Oregon Right to Life
- Formation: 1970
- Type: Nonprofit advocacy organization
- Location: Keizer, Oregon, United States;
- Key people: Lois Anderson (Executive Director)
- Website: ortl.org

= Oregon Right to Life =

Advocacy organization in Oregon

Oregon Right to Life (ORTL) is a nonprofit advocacy organization that is based in Keizer, Oregon. There are more than 25,000 members and supporters of the organization in Oregon as of 2026. It advocates for protecting human life from conception to natural death. The group was founded in 1970. It is one of the oldest right-to-life organizations in the United States. It is an affiliate of the National Right to Life Committee and has an education foundation.

== History ==
Oregon Right to Life was founded in 1970. The organization incorporated under the name "Right to Life" on August 22, 1970, with pro-bono help from attorney Fred Granata. It is an affiliate of the National Right to Life Committee.

Lois Anderson has been executive director of Oregon Right to Life since 2016. Before that, she served as the organization's director of political operations for 17 years. She began working with the organization in 1999.

== Advocacy and political activity ==
The organization advocates for protecting human life at all points of gestation. It supports pregnancy resource centers. The group has described its mission as advocating for the most vulnerable human beings whose right to life is denied or abridged under current law. It is Oregon's largest pro-life group and receives no government funding.

Oregon Right to Life operates a political action committee known as Oregon Right to Life PAC, which endorses and supports pro-life candidates at local, state, and federal levels.

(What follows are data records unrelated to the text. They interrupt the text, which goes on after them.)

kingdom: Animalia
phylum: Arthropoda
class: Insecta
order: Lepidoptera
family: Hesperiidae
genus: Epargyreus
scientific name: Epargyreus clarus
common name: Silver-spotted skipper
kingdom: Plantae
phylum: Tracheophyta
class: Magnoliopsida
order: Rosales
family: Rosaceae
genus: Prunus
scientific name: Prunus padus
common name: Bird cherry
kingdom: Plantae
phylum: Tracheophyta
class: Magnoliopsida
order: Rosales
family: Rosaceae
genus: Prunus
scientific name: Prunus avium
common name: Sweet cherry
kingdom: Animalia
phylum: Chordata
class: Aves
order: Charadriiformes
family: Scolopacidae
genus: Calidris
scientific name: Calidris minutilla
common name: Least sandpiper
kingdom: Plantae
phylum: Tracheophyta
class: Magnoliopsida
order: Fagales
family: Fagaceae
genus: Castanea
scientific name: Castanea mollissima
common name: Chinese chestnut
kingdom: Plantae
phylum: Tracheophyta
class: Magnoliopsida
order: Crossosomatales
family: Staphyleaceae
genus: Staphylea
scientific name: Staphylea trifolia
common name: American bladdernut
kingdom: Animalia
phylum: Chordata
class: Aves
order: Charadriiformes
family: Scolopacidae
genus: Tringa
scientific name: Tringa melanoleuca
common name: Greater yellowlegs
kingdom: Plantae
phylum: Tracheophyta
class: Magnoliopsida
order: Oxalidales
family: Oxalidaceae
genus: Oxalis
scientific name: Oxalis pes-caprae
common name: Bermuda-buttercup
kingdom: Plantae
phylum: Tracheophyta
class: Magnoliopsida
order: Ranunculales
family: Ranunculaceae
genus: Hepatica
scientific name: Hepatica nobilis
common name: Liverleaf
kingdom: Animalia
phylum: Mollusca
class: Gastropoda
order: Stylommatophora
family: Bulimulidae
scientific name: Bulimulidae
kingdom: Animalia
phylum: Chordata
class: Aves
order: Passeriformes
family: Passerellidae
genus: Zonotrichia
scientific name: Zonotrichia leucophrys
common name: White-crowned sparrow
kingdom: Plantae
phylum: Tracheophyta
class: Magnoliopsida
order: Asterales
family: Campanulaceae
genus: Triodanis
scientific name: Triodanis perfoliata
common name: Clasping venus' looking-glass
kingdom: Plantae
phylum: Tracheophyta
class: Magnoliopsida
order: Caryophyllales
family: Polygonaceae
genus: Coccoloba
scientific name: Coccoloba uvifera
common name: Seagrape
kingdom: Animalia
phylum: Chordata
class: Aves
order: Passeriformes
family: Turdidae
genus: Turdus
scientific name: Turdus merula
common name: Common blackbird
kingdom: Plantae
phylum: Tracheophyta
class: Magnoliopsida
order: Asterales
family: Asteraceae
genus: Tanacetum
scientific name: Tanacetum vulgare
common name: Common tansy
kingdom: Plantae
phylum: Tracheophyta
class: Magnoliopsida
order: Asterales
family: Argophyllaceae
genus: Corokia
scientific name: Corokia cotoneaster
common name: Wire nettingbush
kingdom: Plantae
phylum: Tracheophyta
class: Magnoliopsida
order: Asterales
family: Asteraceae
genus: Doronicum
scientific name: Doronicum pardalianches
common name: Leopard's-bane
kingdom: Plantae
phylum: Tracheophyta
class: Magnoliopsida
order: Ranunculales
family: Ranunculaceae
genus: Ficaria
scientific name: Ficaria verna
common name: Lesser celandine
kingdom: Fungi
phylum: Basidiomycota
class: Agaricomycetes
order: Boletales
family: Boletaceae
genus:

In the 2024 general election, more than 60% of the candidates supported by the PAC won their races. The PAC has been described by the Oregon Capital Chronicle as a pro-life group that can act as a kingmaker in Republican primaries.

== Lawsuit over insurance coverage ==
In 2023, Oregon Right to Life filed a lawsuit challenging a 2017 state law. The lawsuit, Oregon Right to Life v. O'Day, was filed on September 9, 2023, against the Oregon Department of Consumer and Business Services and its then-director Andrew R. Stolfi. The organization argued that the state was violating the organization's right by forcing it to purchase a plan that included methods it opposed. A federal judge initially dismissed the case in 2024, but the Ninth U.S. Circuit Court of Appeals revived it in October 2025.

A divided three-judge panel of the Ninth Circuit overturned the dismissal, with Circuit Judge Lawrence VanDyke writing for the majority. Circuit Judge John Owens joined VanDyke in the majority. The organization cited its founding documents and statements affirming Judeo-Christian beliefs in the sanctity of life during the appeal.

In April 2026, U.S. District Judge Mustafa T. Kasubhai ruled that the law violated Oregon Right to Life's First Amendment right. The judge granted narrow relief applying only to Oregon Right to Life. Oregon Right to Life Executive Director Lois Anderson said the First Amendment protection is foundational to the organization's understanding of freedom. She also stated that it was always absurd for Oregon to attempt to force Oregon Right to Life to fund the very practice the organization is dedicated to opposing.